WORK REQUEST: Copy the entries below word for word, starting at the line containing "Which series reaches" and ending at the line containing "Reading left to right, transcribe", with both of those lines included. Leave the pictures out of your answer.

DATA EXTRACTS:
Content starts
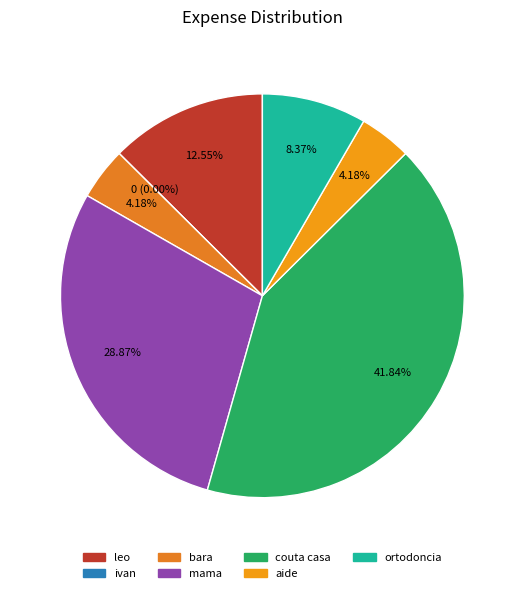

What is the smallest slice in the pie chart?

ivan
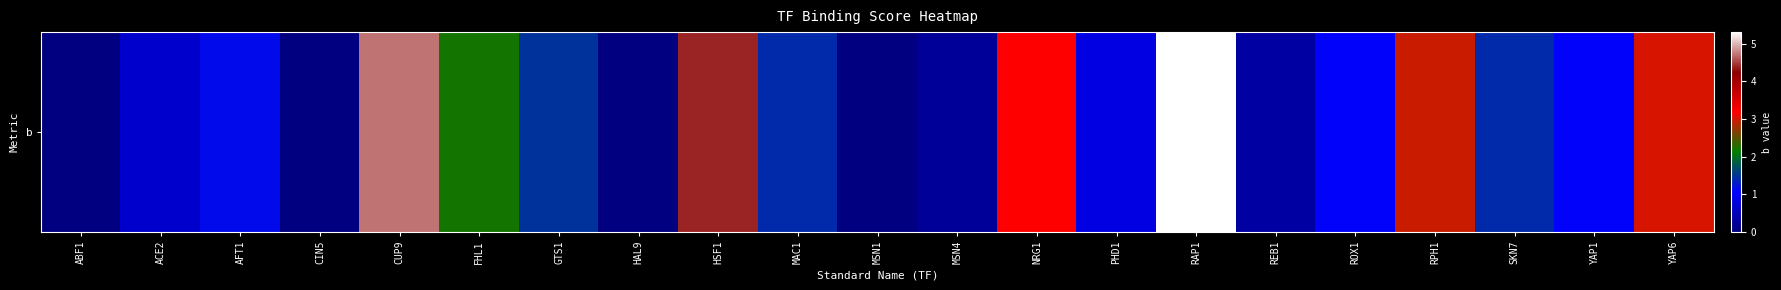

Reading left to right, extract all data points from this chart.

ABF1=0.0	ACE2=0.7	AFT1=1.2	CIN5=0.0	CUP9=4.7	FHL1=2.2	GTS1=1.5	HAL9=0.0	HSF1=4.4	MAC1=1.4	MSN1=0.0	MSN4=0.2	NRG1=3.2	PHD1=0.8	RAP1=5.3	REB1=0.3	ROX1=1.1	RPH1=3.0	SKN7=1.4	YAP1=1.1	YAP6=3.0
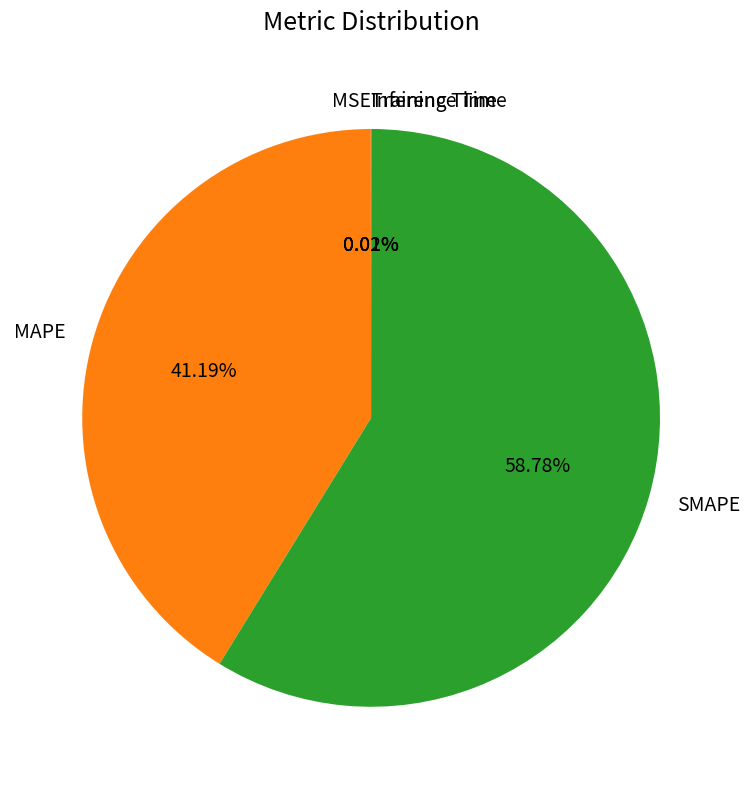

Is SMAPE the majority of the pie?

Yes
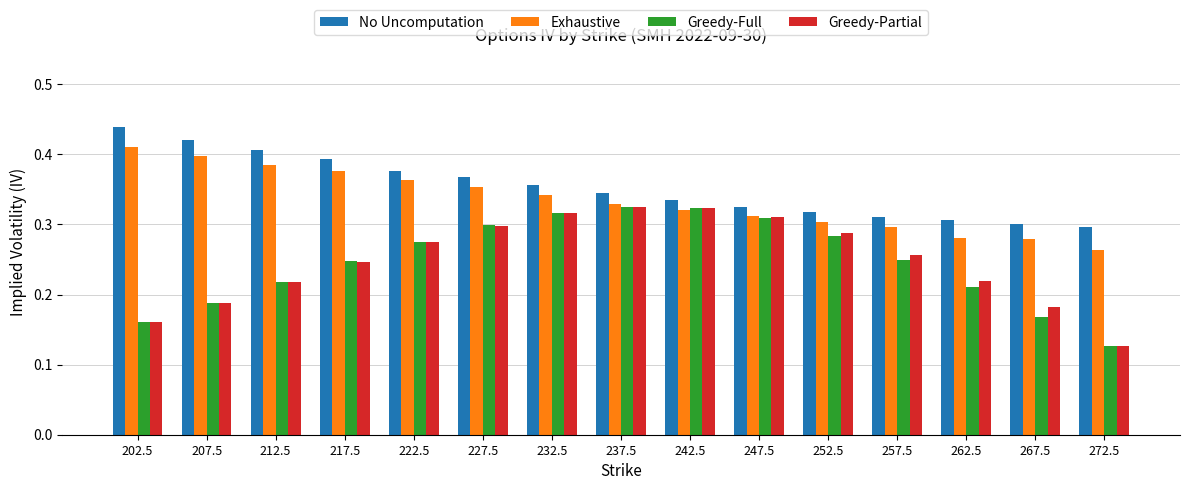

Between 217.5 and 257.5, which series saw the biggest shift?

No Uncomputation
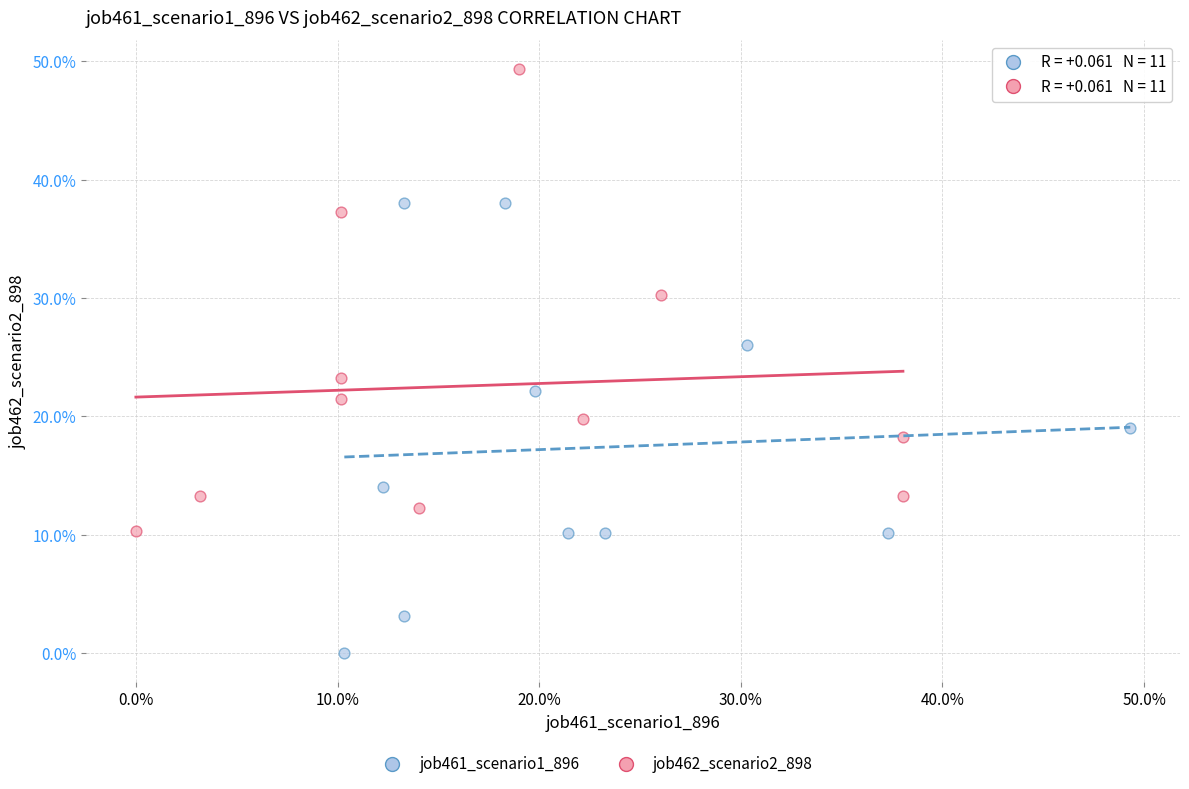

Which series reaches the maximum Y coordinate?

job462_scenario2_898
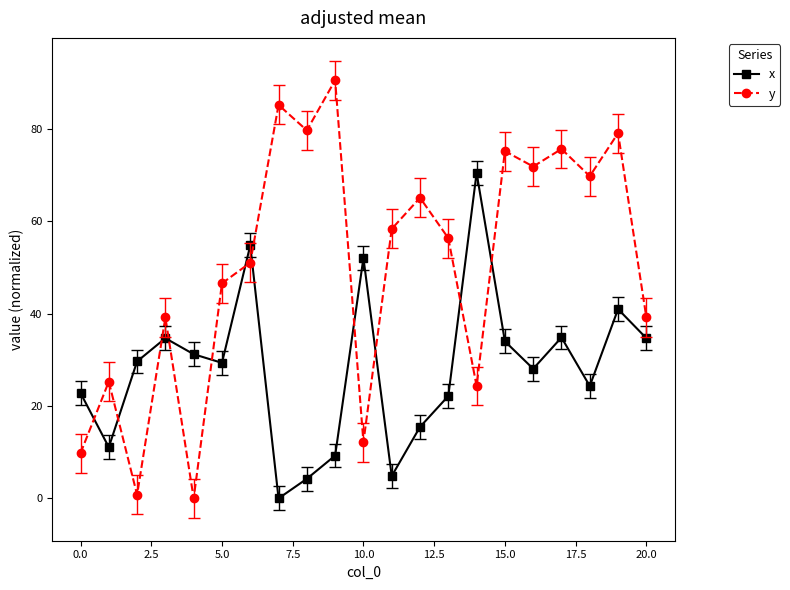

True or false: y and x cross at least once.

True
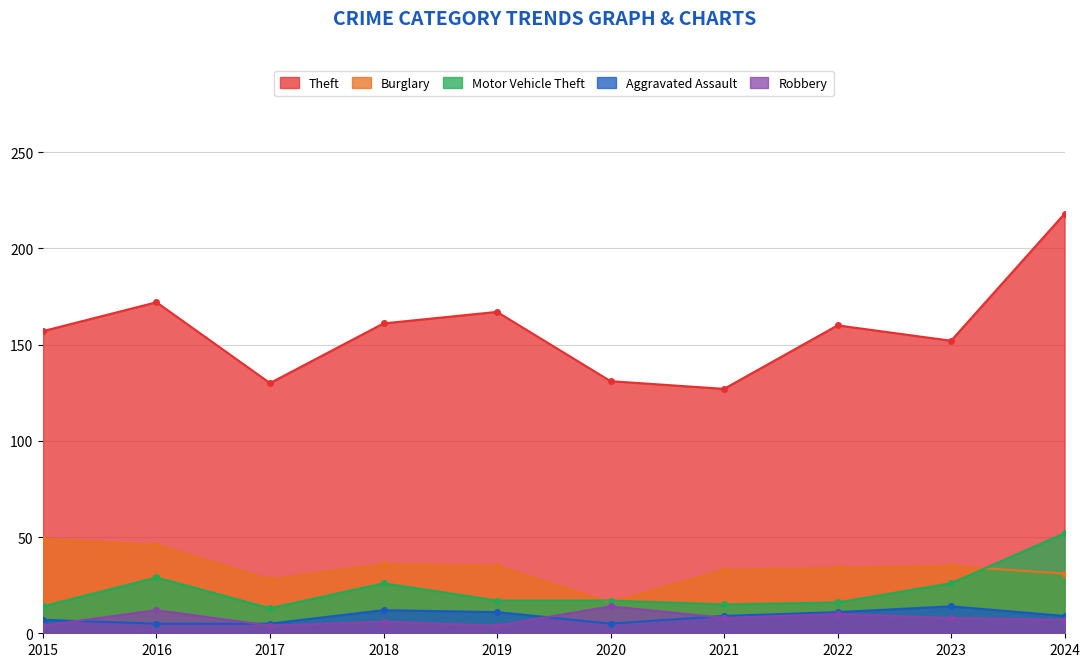

Reading left to right, transcribe all the data shown in this chart.

Theft: 157	172	130	161	167	131	127	160	152	218
Burglary: 49	46	28	36	35	16	33	34	35	31
Motor Vehicle Theft: 14	29	13	26	17	17	15	16	26	52
Aggravated Assault: 7	5	5	12	11	5	9	11	14	9
Robbery: 4	12	4	6	4	14	8	10	8	7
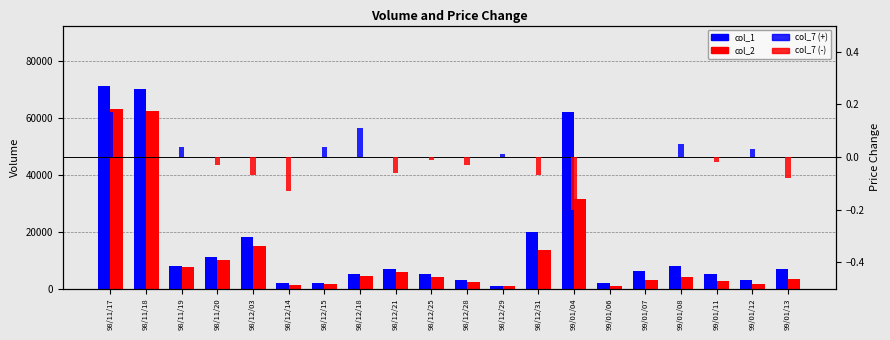

What is the difference between the col_2 values at 98/11/17 and 98/12/18?

58920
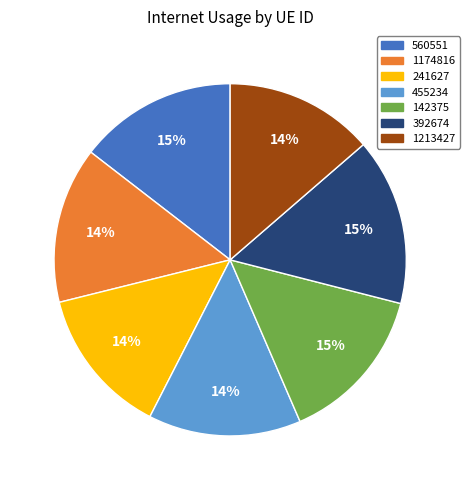

To the nearest percent, what is the difference between the 241627 and 142375 slice percentages?

1%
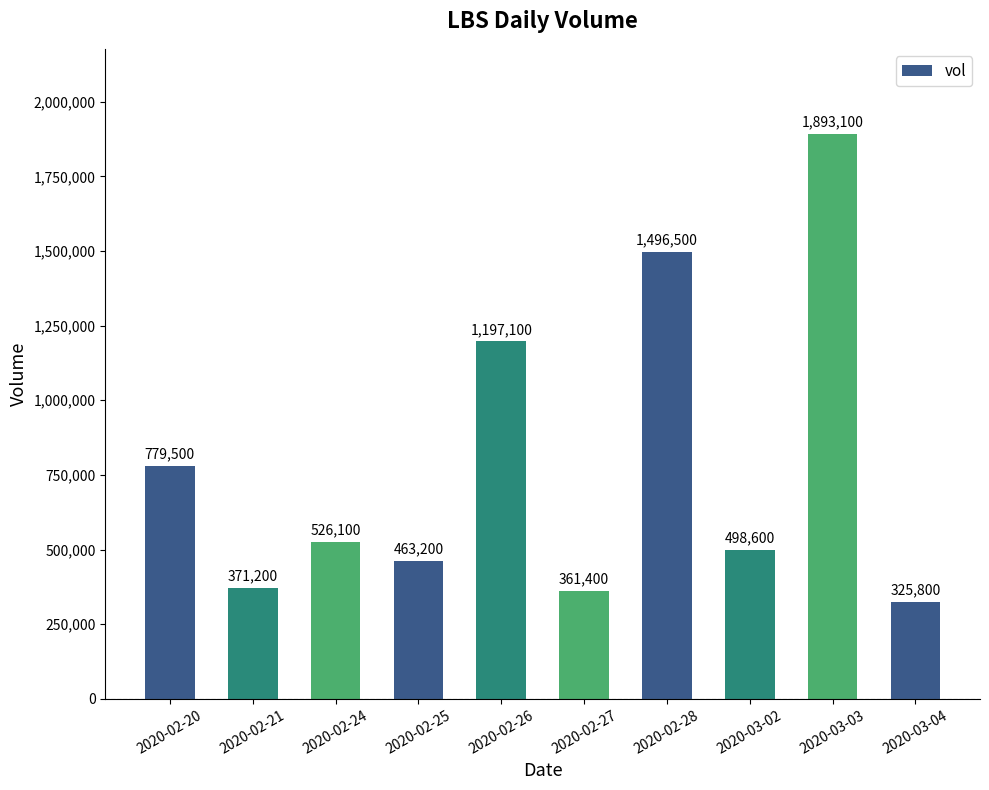

How many data points are less than 526100?

5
Content ends
ANSWER:
Which series reaches the maximum Y coordinate?

job462_scenario2_898

True or false: y and x cross at least once.

True

Reading left to right, transcribe all the data shown in this chart.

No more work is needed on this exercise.